Exercise - Include in the output the line containing "L'aromathérapie l'utilise également" and each subsequent line of the records, through the end, transcribed exactly. Add nothing else.

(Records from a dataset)
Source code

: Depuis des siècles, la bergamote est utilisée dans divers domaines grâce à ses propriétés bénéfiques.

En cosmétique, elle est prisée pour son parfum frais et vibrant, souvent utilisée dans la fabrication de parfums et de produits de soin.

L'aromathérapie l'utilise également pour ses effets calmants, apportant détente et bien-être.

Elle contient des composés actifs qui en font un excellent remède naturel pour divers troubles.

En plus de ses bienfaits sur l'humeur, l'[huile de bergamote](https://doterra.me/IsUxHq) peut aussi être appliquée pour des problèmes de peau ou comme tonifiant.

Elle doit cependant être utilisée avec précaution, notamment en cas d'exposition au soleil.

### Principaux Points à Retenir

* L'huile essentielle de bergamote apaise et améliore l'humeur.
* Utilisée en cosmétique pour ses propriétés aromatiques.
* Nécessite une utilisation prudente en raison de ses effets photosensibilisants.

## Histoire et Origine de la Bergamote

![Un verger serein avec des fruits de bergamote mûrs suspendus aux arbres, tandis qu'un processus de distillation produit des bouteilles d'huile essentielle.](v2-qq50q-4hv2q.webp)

Task result -
L'aromathérapie l'utilise également pour ses effets calmants, apportant détente et bien-être.

Elle contient des composés actifs qui en font un excellent remède naturel pour divers troubles.

En plus de ses bienfaits sur l'humeur, l'[huile de bergamote](https://doterra.me/IsUxHq) peut aussi être appliquée pour des problèmes de peau ou comme tonifiant.

Elle doit cependant être utilisée avec précaution, notamment en cas d'exposition au soleil.

### Principaux Points à Retenir

* L'huile essentielle de bergamote apaise et améliore l'humeur.
* Utilisée en cosmétique pour ses propriétés aromatiques.
* Nécessite une utilisation prudente en raison de ses effets photosensibilisants.

## Histoire et Origine de la Bergamote

![Un verger serein avec des fruits de bergamote mûrs suspendus aux arbres, tandis qu'un processus de distillation produit des bouteilles d'huile essentielle.](v2-qq50q-4hv2q.webp)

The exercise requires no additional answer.